Why anyone who boasts 200k cars that should be on $90 minimums be worried about competition from clapped out Corollas fighting for $8 jobs is beyond me. Perhaps your Chauffeur outfit of perrenial ripped jeans and open neck shirts sheds some light on where you want to compete - Russell


----------



## Sly (Aug 30, 2014)

Do that to me and I'll charge you for kidnapping and assault. You will definitely need to use force to stop my ass.


----------



## Courageous (Sep 18, 2014)

Russell said:


> Limo driver arrests illegal UberX driver and will continue to make citizens arrests until the government takes the issue seriously!
> 
> Make UberX safe, legal and pay the drivers what they deserve. STOP manipulating their pay, changing commissions and be responsible to our customers. DO THE BACKGROUND CHECKS!
> 
> Engage the industry - don't ruin it!


Good thing guns are illegal there... No one would try that here in the USA. lol


----------



## UberCemetery (Sep 4, 2014)

Yes - Could be dangerous


----------



## Orlando_Driver (Jul 14, 2014)

Courageous said:


> Good thing guns are illegal there... No one would try that here in the USA. lol


I will stand my ground !!


----------



## Sly (Aug 30, 2014)

UberCemetery said:


> *The battle against app-based ride sharing has taken an unusual turn
> 
> http://beforeitsnews.com/libertaria...arrest-of-australia-uberx-driver-2583640.html*


Free advertising.


----------



## UberCemetery (Sep 4, 2014)

I here ya enough of that


----------



## Instyle (Oct 18, 2014)

Interesting how this Russell **** is actually breaking the law himself, operating outside of the legislation for limousine and hire cars. As a hire car, all fares must be agreed upon before actual travel occurs, you are not permitted to have a meter, I.e Uber phone/app running.
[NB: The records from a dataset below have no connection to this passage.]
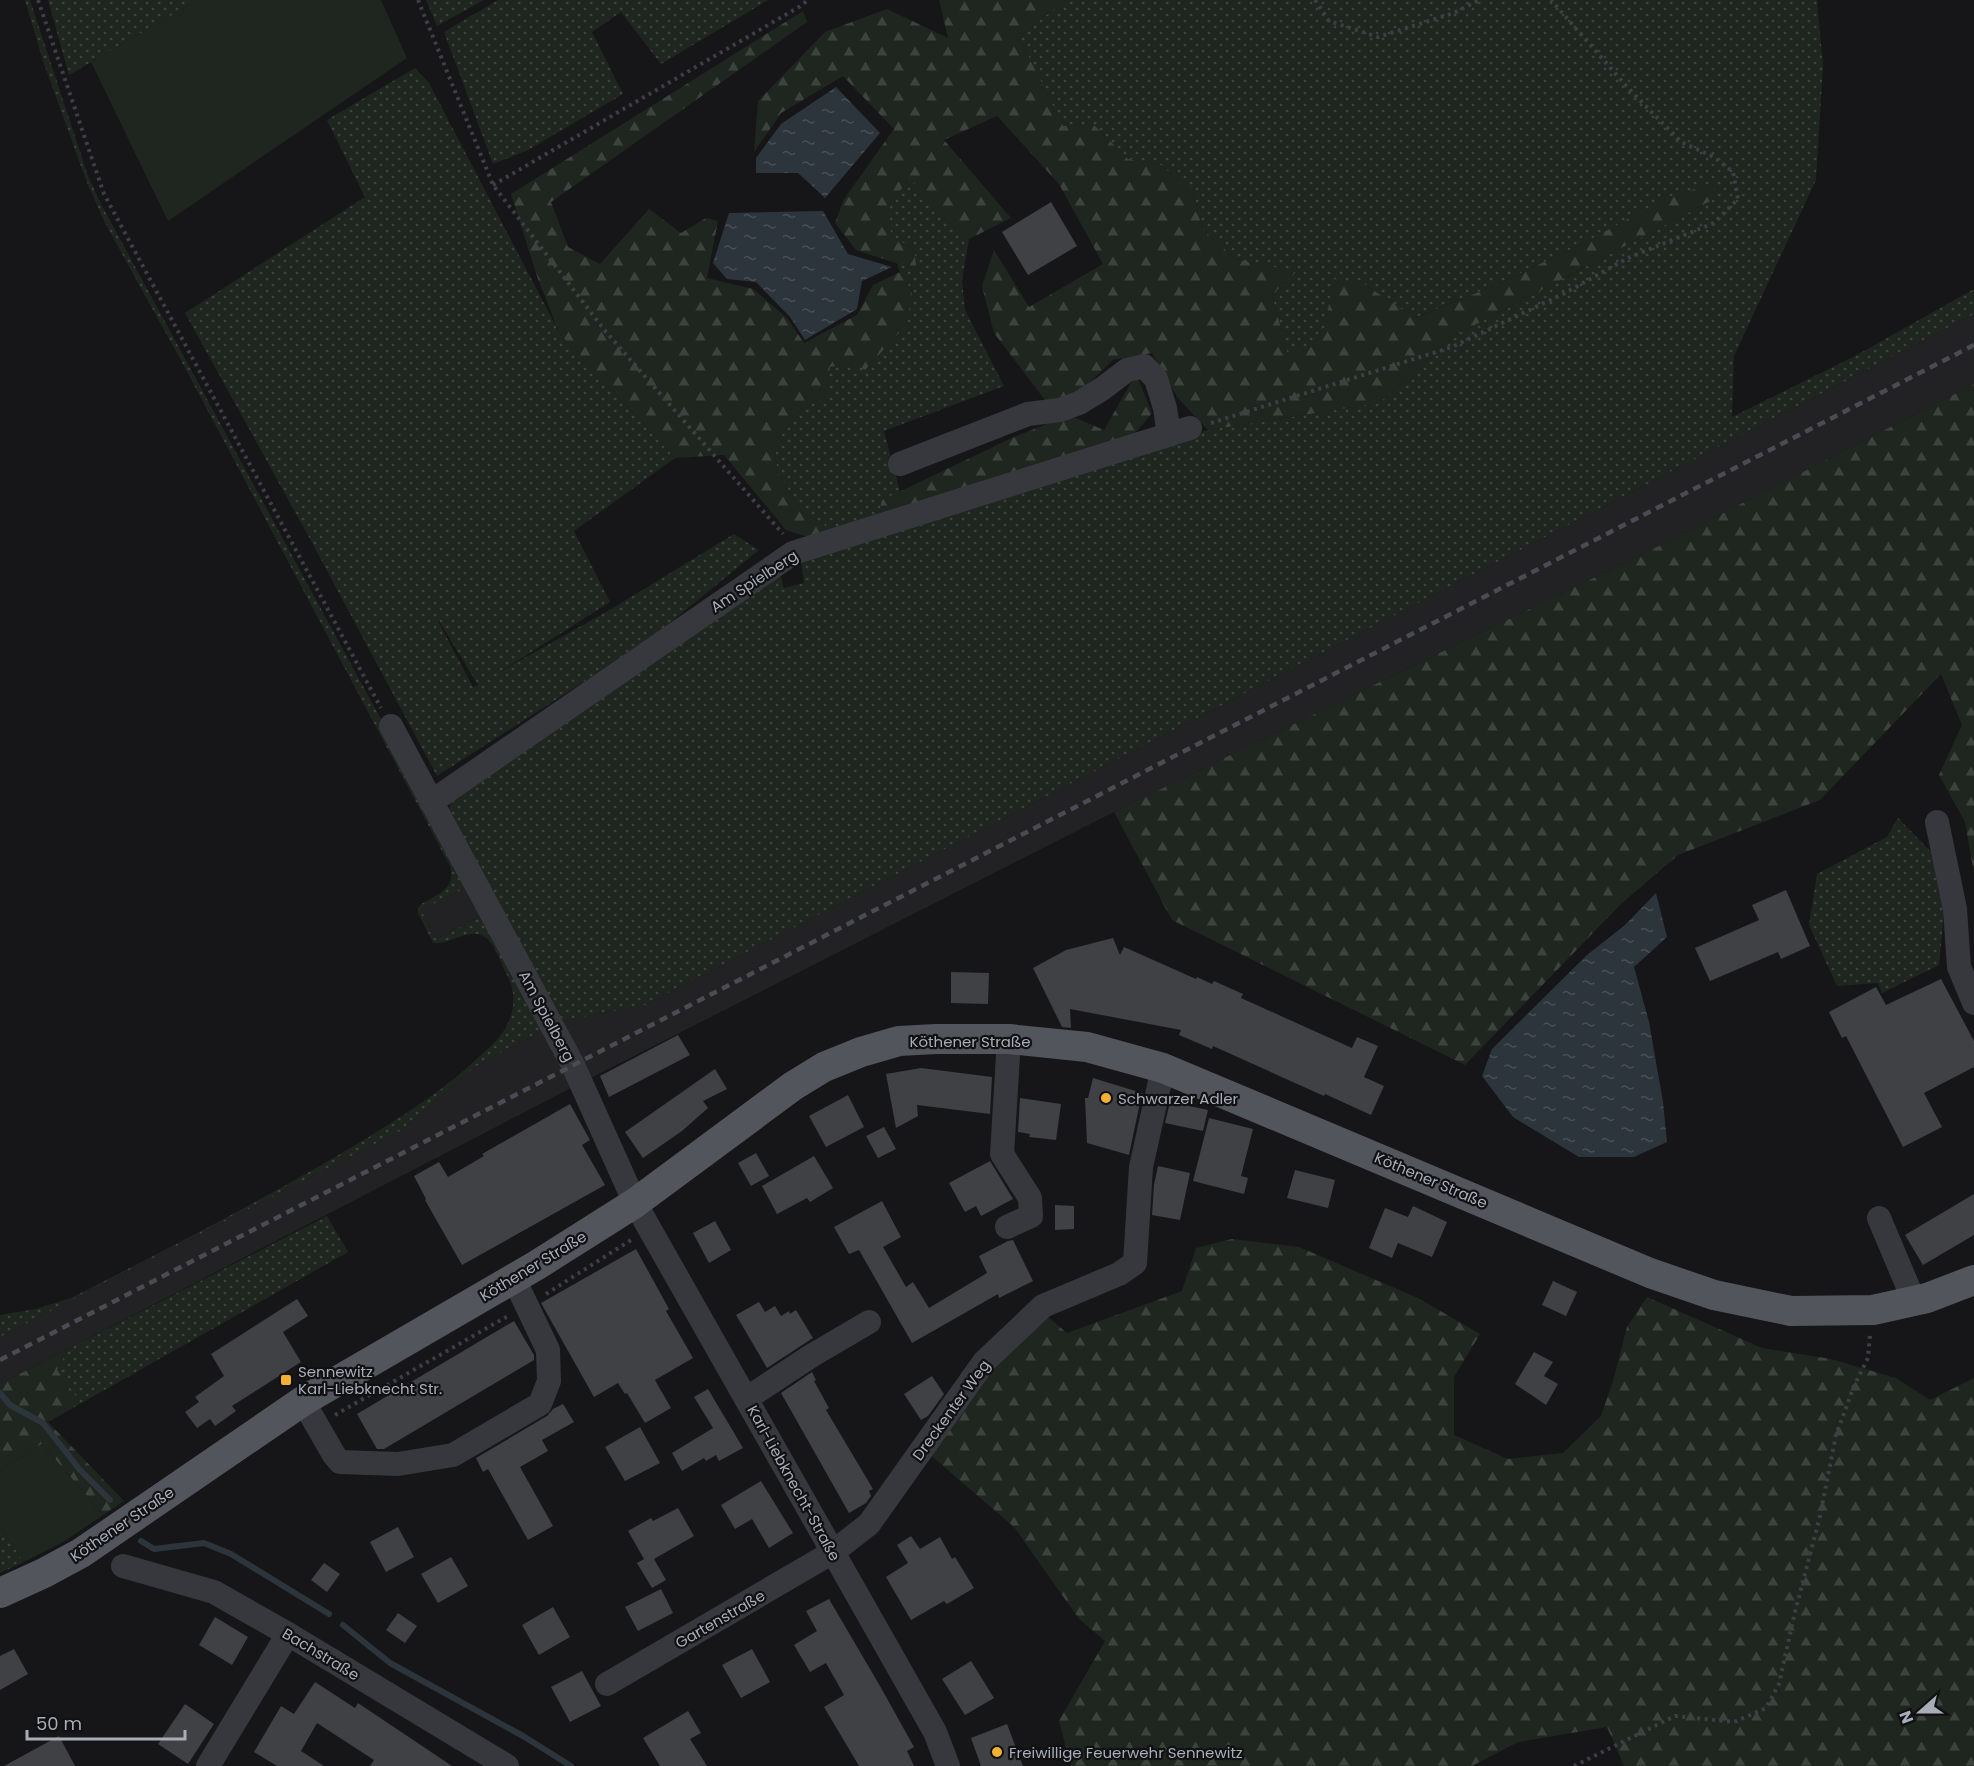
<svg xmlns="http://www.w3.org/2000/svg" width="1974" height="1766" font-family="Poppins,sans-serif">
<style>
.built{fill:#222225}
.grass{fill:url(#grass-dots);fill-rule:evenodd}
.forest{fill:url(#forest-firs)}
.garden{fill:#1e261f}
.water{fill:url(#water-ripples)}
.lines{fill:none;stroke-linecap:round;stroke-linejoin:round}
.stream{stroke:#2c353c;stroke-width:6}
.building{fill:#404145}
.path{stroke:#3d3f44;stroke-width:4;stroke-dasharray:3 4.5;stroke-linecap:butt}
.minor{stroke:#37383d;stroke-width:24}
.major{stroke:#53555c;stroke-width:30}
.rail{stroke:#4a4c52;stroke-width:4.5;stroke-dasharray:8 6;stroke-linecap:butt}
.poi-dot{fill:#f2b134;stroke:#111113;stroke-width:2}
.labels{text-anchor:middle;dominant-baseline:central;stroke-width:4.5;stroke-linejoin:round;paint-order:stroke}
.street-label{font-size:15px;fill:#a8adb8;stroke:#111113}
.poi-label{font-size:15px;fill:#a8adb8;stroke:#111113;text-anchor:start}
</style>
<defs>
<pattern id="grass-dots" width="8" height="8" patternUnits="userSpaceOnUse" patternTransform="scale(1.5)"><rect width="8" height="8" fill="#1e261f"/><path d="M2 2h.1M6 6h.1" fill="none" stroke="#3c433d" stroke-width="1.8" stroke-linecap="round"/></pattern>
<pattern id="forest-firs" width="22" height="20" patternUnits="userSpaceOnUse" patternTransform="scale(1.5)"><rect width="22" height="20" fill="#1e261f"/><path d="M5 1l3.5 6h-7zM16 11l3.5 6h-7z" fill="#3c433d"/></pattern>
<pattern id="water-ripples" width="26" height="14" patternUnits="userSpaceOnUse" patternTransform="scale(1.5)"><rect width="26" height="14" fill="#2c353c"/><path d="M2 4q2-2 4 0t4 0M15 11q2-2 4 0t4 0" fill="none" stroke="#485056"/></pattern>
</defs>
<rect width="100%" height="100%" fill="#161618"/>
<path class="built" d="M1974,314V384L1665,543L1114,812L575,1086L0,1384V1337L400,1131L476,1066L546,1028L561,1021L645,1005Z
M471,885L486,914L436,939L421,910Z"/>
<path class="grass" d="M25,0H30L88,176L101,204L471,885L421,910L436,939L486,914L546,1028L476,1066L400,1131L0,1337V1315L36,1309L71,1298C171,1247 271,1196 367,1138C407,1113 447,1088 481,1055C487,1049 495,1043 500,1036C515,1017 518,994 506,973C500,961 494,940 481,935C466,929 449,945 433,943L418,913V908L420,905C437,894 457,889 450,866L184,366L105,223L86,180L43,61Z
M48,0H198L69,75Z
M426,0H484L437,26Z
M498,0H768L661,64L621,12L592,32L623,94L528,150L493,164L444,32Z
M1065,0H1817L1823,66L1816,180L1734,356L1732,417L1855,356L1974,289V314L645,1005L561,1021L449,817L450,800L779,571L784,588L804,583L800,555L1208,430L1379,403L1454,336L1718,197L1580,245L1491,287L1414,318L1364,284L1325,336L1288,356L1272,295L1295,272L1236,259L1202,229L1194,195L1161,165L1128,159L1095,126L1063,127L1019,37Z
M415,68L429,83L560,334L675,458L574,531L610,602L498,673L613,608L734,534L759,550L649,640L437,776L310,539L185,313L365,197L327,120ZM438,621H439L478,685L473,687Z
M910,176L946,220L969,239L962,280L965,310L1004,386L884,431L900,492L882,500L887,516L814,539L825,525L803,513L777,472L775,446L793,415L826,396L830,367L853,363L912,291L900,272L897,263L917,270L914,250L891,235L889,207Z
M1898,818L1932,853L1944,913L1939,965L1882,993L1878,983L1837,986L1809,925L1817,874L1887,837Z
M327,1216L348,1252L48,1422L77,1399L57,1370L68,1349Z
M0,1526L24,1562L0,1573Z"/>
<path class="forest" d="M939,0H1065L1019,37L1063,126H1095L1128,159L1161,165L1194,195L1202,229L1236,259L1296,272L1272,295L1288,355L1325,336L1332,279L1364,284L1415,318L1491,287L1580,245L1668,197L1712,184L1718,197L1454,336L1379,403L1208,430L1177,397L1152,353L1113,360L1071,401L1045,400L994,333L982,286L994,250L1029,307L1103,264L1059,184L997,116L944,140L1011,218L969,239L946,220L909,177L890,207L891,235L914,250L917,270L856,250L835,223L844,199L894,129L843,76L781,113L754,152L758,101L825,32L887,9L948,38Z
M803,11L807,22L551,202L568,247L600,264L649,209L681,233L706,218L718,221L707,278L753,289L787,318L804,343L857,315L873,285L900,272L912,291L907,324L865,370L853,363L830,367L826,396L793,415L775,446L777,472L803,513L825,525L814,539L786,530L724,455L675,458L560,334L538,279L511,194Z
M1136,374L1152,413L1137,431L1119,444L887,516L879,511L882,500L1014,437L1069,415L1104,430Z
M1974,384V873L1965,822L1939,775L1962,725L1941,674L1820,800L1678,855L1621,904L1465,1065L1172,920L1114,812L1665,543Z
M1232,1239L1299,1247L1418,1298L1480,1334L1454,1377V1435L1508,1459L1563,1453L1601,1416L1613,1381L1627,1327L1647,1297L1762,1348L1831,1359L1896,1378L1930,1400L1974,1378V1766H1624L1607,1727L1518,1742L1472,1766H1071L1059,1721L1105,1641L1079,1619L1014,1527L928,1453L984,1373L1042,1312L1067,1333L1182,1291L1196,1248Z
M68,1349L57,1370L78,1399L48,1422L124,1501L103,1515L42,1444L0,1470V1384Z"/>
<path class="garden" d="M198,0H381L407,58L168,221L91,62Z
M42,1444L103,1515L65,1541L24,1562L0,1526V1470Z"/>
<path class="water" d="M836,87L880,133L825,198L798,173H756V158L781,124Z
M823,211L848,254L892,267L862,281L857,309L805,340L790,317L756,282L727,279L713,263L729,213Z
M1656,893L1667,937L1634,967L1649,1022L1663,1102L1667,1142L1634,1157H1579L1513,1117L1482,1076L1492,1049L1587,955L1625,925Z"/>
<g class="lines">
<path class="stream" d="M0,1393L10,1405L43,1423L80,1470L110,1500
M141,1541L154,1549L204,1543L231,1554L329,1614
M343,1625L390,1663L523,1736L571,1766"/>
</g>
<path class="building" d="M1051,202L1077,246L1028,275L1002,232Z
M1786,890L1810,946L1781,959L1778,952L1710,981L1695,948L1759,920L1752,905Z
M1113,938L1120,955L1124,947L1196,979L1197,977L1212,984L1214,981L1243,994L1241,998L1352,1048L1357,1037L1378,1046L1364,1077L1384,1086L1371,1115L1325,1094L1324,1096L1213,1046L1212,1049L1179,1035L1181,1030L1070,1009L1071,1028L1062,1027L1033,968L1066,950Z
M951,972L989,973L988,1004L951,1003Z
M1941,979L1974,1041V1067L1924,1093L1942,1127L1903,1147L1846,1036L1842,1038L1829,1012L1876,987L1886,1005Z
M678,1035L690,1055L609,1097L600,1076Z
M921,1068L992,1077L990,1114L917,1105L918,1116L896,1128L886,1074Z
M715,1069L727,1089L703,1101L708,1108L682,1131L643,1158L625,1132Z
M1093,1078L1142,1093L1129,1155L1087,1143L1085,1098H1088Z
M848,1095L864,1127L826,1147L809,1116Z
M1020,1098L1061,1104L1056,1140L1029,1137L1030,1134L1018,1132Z
M1170,1102L1208,1110L1203,1131L1165,1123Z
M570,1104L590,1140L582,1145L605,1185L462,1265L425,1200L426,1199L414,1176L439,1162L448,1177L484,1156L482,1154Z
M1209,1118L1253,1129L1241,1176L1248,1178L1244,1194L1193,1181Z
M884,1127L896,1149L878,1158L866,1136Z
M756,1153L769,1176L751,1186L738,1163Z
M814,1156L833,1188L810,1202L807,1198L777,1214L762,1186Z
M990,1161L1013,1199L981,1216L976,1206L965,1212L949,1183Z
M1158,1166L1190,1173L1180,1220L1152,1215L1154,1185Z
M1295,1170L1335,1180L1328,1208L1287,1198Z
M1974,1194V1235L1923,1265L1905,1235Z
M882,1201L901,1237L883,1247L906,1287L913,1282L929,1308L987,1273L979,1256L1008,1241L1013,1240L1033,1281L999,1298L998,1294L912,1343L859,1250L849,1254L834,1227Z
M1055,1205L1074,1206V1229L1055,1230Z
M1413,1206L1447,1222L1432,1257L1398,1243L1392,1258L1369,1248L1385,1208L1408,1217Z
M715,1221L731,1250L709,1263L693,1233Z
M636,1249L669,1309L666,1311L693,1358L655,1380L671,1408L645,1423L627,1393L625,1394L618,1383L594,1397L541,1303Z
M1553,1281L1577,1292L1566,1316L1542,1305Z
M297,1299L308,1316L283,1332L301,1362L232,1406L236,1411L215,1426L210,1419L197,1428L185,1412L199,1402L195,1397L224,1376L211,1354Z
M759,1302L765,1312L775,1306L781,1316L789,1311L790,1314L796,1310L813,1338L767,1368L736,1315Z
M514,1321L534,1355V1360L384,1449H377L357,1414Z
M1534,1352L1553,1362L1544,1376L1558,1384L1546,1405L1515,1384Z
M812,1372L816,1380L814,1381L829,1408L826,1410L873,1489L869,1491L871,1496L866,1503L849,1513L781,1393Z
M932,1376L944,1394L928,1416L921,1420L904,1394Z
M708,1389L743,1448L719,1461L716,1455L706,1461L704,1458L682,1471L672,1453L713,1428L694,1397Z
M563,1404L574,1422L542,1440L548,1451L520,1467L553,1526L528,1540L488,1469L483,1472L476,1458L547,1416L553,1409Z
M640,1427L660,1463L625,1481L605,1447Z
M761,1481L793,1533L769,1548L752,1519L735,1529L721,1505Z
M678,1508L694,1536L654,1559L666,1580L652,1588L637,1563L644,1559L628,1531L651,1518L653,1521Z
M398,1527L414,1557L386,1572L370,1542Z
M911,1536L920,1549L940,1537L952,1559L955,1557L974,1588L947,1604L944,1601L911,1620L886,1577L908,1563L897,1545Z
M451,1557L468,1586L438,1603L421,1574Z
M324,1563L340,1574L327,1592L311,1580Z
M661,1589L673,1613L638,1631L625,1607Z
M829,1599L880,1686L914,1747L907,1751L914,1766H859L824,1707L844,1695L826,1663L810,1672L794,1645L817,1631L806,1611Z
M553,1607L570,1637L539,1655L522,1625Z
M398,1613L417,1626L405,1643L386,1630Z
M215,1617L248,1637L232,1665L199,1645Z
M14,1649L28,1674L0,1690V1656Z
M752,1649L770,1682L741,1698L722,1665Z
M971,1661L994,1698L965,1715L942,1679Z
M582,1671L601,1706L570,1722L551,1687Z
M315,1682L355,1708L358,1703L452,1766H370L374,1760L317,1723L301,1751L324,1766H277L254,1752L281,1706L294,1714Z
M185,1704L214,1724L188,1764L158,1744Z
M688,1711L701,1733L690,1739L707,1766H660L643,1738Z
M1007,1724L1023,1766H981L971,1738Z
M59,1736L75,1766H4Z"/>
<g class="lines">
<path class="path" d="M38,0L104,194L381,708
M418,0L493,185L606,332L783,534
M1315,0L1329,21L1378,37L1454,13L1479,0
M493,185L799,7L808,0
M1211,423L1452,347L1565,293L1628,258L1714,223L1738,199L1733,172L1714,157L1681,142L1628,88L1551,0
M546,1294L631,1240
M335,1415L508,1316
M1574,1766L1675,1716L1734,1722L1766,1708L1779,1684L1794,1616L1820,1516L1836,1435L1854,1386L1868,1358L1870,1335"/>
<path class="minor" d="M900,464L1028,414L1060,410L1079,403L1102,389L1127,370L1144,366L1156,379L1165,408L1169,435
M391,726L573,1065L635,1203L935,1732L948,1766
M431,802L793,553L1190,428
M1937,822L1955,909L1959,967L1974,1003
M1879,1218L1914,1301
M1007,1227L1031,1216L1030,1198L1002,1154L1009,1039
M746,1399L811,1356L869,1322
M303,1401L334,1455L340,1462L398,1464L453,1455L540,1404L549,1381L548,1350L514,1279
M123,1566L214,1592L288,1634L507,1766
M607,1684L833,1552L869,1524L984,1362L1043,1306L1119,1274L1135,1263L1141,1167L1163,1068
M208,1766L288,1634"/>
<path class="major" d="M0,1593L44,1573L81,1553L303,1401L537,1265L635,1203L793,1086L824,1067L861,1052L899,1041L936,1039H1009L1087,1047L1163,1068L1650,1273L1714,1295L1791,1311L1873,1310L1927,1298L1974,1280"/>
<path class="rail" d="M0,1360L1974,345"/>
</g>
<g class="poi-dot">
<circle cx="1106" cy="1098" r="6"/>
<rect x="280" y="1374" width="12" height="12" rx="3"/>
<circle cx="997" cy="1752" r="6"/>
</g>
<g class="labels">
<g class="street-label">
<text transform="translate(754 581) rotate(-33)">Am Spielberg</text>
<text transform="translate(547 1016) rotate(62)">Am Spielberg</text>
<text x="970" y="1041">Köthener Straße</text>
<text transform="translate(1431 1180) rotate(23)">Köthener Straße</text>
<text transform="translate(533 1266) rotate(-31)">Köthener Straße</text>
<text transform="translate(951 1410) rotate(-54)">Dreckenter Weg</text>
<text transform="translate(794 1483) rotate(61)">Karl-Liebknecht-Straße</text>
<text transform="translate(122 1524) rotate(-34)">Köthener Straße</text>
<text transform="translate(720 1619) rotate(-30)">Gartenstraße</text>
<text transform="translate(321 1654) rotate(31)">Bachstraße</text>
</g>
<g class="poi-label">
<text x="1118" y="1098">Schwarzer Adler</text>
<text x="298" y="1371">Sennewitz<tspan x="298" dy="17">Karl-Liebknecht Str.</tspan></text>
<text x="1009" y="1752">Freiwillige Feuerwehr Sennewitz</text>
</g>
</g>
<g transform="translate(1920 1712) rotate(249)" stroke="#111113" stroke-width="4.5" paint-order="stroke">
<path d="M0-4.5L10 22L0 15L-10 22Z" fill="#a8adb8"/>
<text y="-9" font-size="16" font-weight="bold" text-anchor="middle" fill="#a8adb8">N</text>
</g>
<path d="M27 1730v9h158v-9" fill="none" stroke="#a8adb8" stroke-width="3"/>
<text x="36" y="1730" font-size="18" fill="#a8adb8" stroke="#111113" stroke-width="4.5" paint-order="stroke">50 m</text>
</svg>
I take it, you don't have taxi accreditation, with the accompanying vehicle taxi license for the vehicle you use.

Such blatant disrespect for the law you are preaching about could only be seen as YOU, Russell are operating an illegal and unsafe passenger service.


----------



## Instyle (Oct 18, 2014)

Can't wait for the next news headline. Wanky do gooder gets the life beaten out of him while attempting to citizens arrest someone! Lol..


----------



## UberCemetery (Sep 4, 2014)

Welcome to the Forum @Instyle


----------



## StephenJBlue (Sep 23, 2014)

I do what I can to avoid confrontation. Much easier to ignore, and walk way. However.. A part of me wants someone to try that here in Texas. Feel free to attempt to physically detain me. I'm sure my 6'2 and 250lbs would enjoy the discussion. I can only imagine someone grabbing me in a futile attempt to detain me. Size, much less the full mag-lite with me, would make it enjoyable. 

UPDATE: just read that idiot article. Russel.. I don't like internet threats or trolling. At all. Yet in this case I'll make an exception. Not only would I beat you to a pulp. Once done, I would call the cops an press have you charged with unlawful detainer. And assault. Simple. You really need to rethink your actions. Plus your overwhelming hypocrisy. 

Feel free to delete this moderator. I'm just angry at his ignorance and am over-expressing myself.


----------



## Sydney Uber (Apr 15, 2014)

StrawJim said:


> I do what I can to avoid confrontation. Much easier to ignore, and walk way. However.. A part of me wants someone to try that here in Texas. Feel free to attempt to physically detain me. I'm sure my 6'2 and 250lbs would enjoy the discussion. I can only imagine someone grabbing me in a futile attempt to detain me. Size, much less the full mag-lite with me, would make it enjoyable.
> 
> UPDATE: just read that idiot article. Russel.. I don't like internet threats or trolling. At all. Yet in this case I'll make an exception. Not only would I beat you to a pulp. Once done, I would call the cops an press have you charged with unlawful detainer. And assault. Simple. You really need to rethink your actions. Plus your overwhelming hypocrisy.
> 
> Feel free to delete this moderator. I'm just angry at his ignorance and am over-expressing myself.


Sad thing Straw Jim is that he has his ex-cop training, size and manner that does intimidate folk.

I'm for UBERx to be correctly regulated, but strong arming folk who are just trying to make an earn on the promise of a multi-national is not the way to do it.

Every UBERX driver I've met drive because of economic reasons, not to actively break the law. Uber has regulators totally confused and take advantage of the situation throwing X drivers towards conflict like this as cannon fodder.

Under employment and unemployment are huge problems. Uber promised to many to help solve those problems but have caused many more in the meantime.


----------



## No-tippers-suck (Oct 20, 2014)

*My message to Russell :
One day this will happen to you:

-you will meet Chuck..
-you will try to make another illegal citizen arrests

you will just lie there, bleed out and die*


----------



## PrestonT (Feb 15, 2017)

Russell said:


> not sure how that last post happened - I meant to say -
> 
> Guess you are telling me you don't want to meet for that coffee?
> 
> ...


How's that "perfectly legal" working out for you?

At least you're a bloodless turnip who will never fork up the $391K.


----------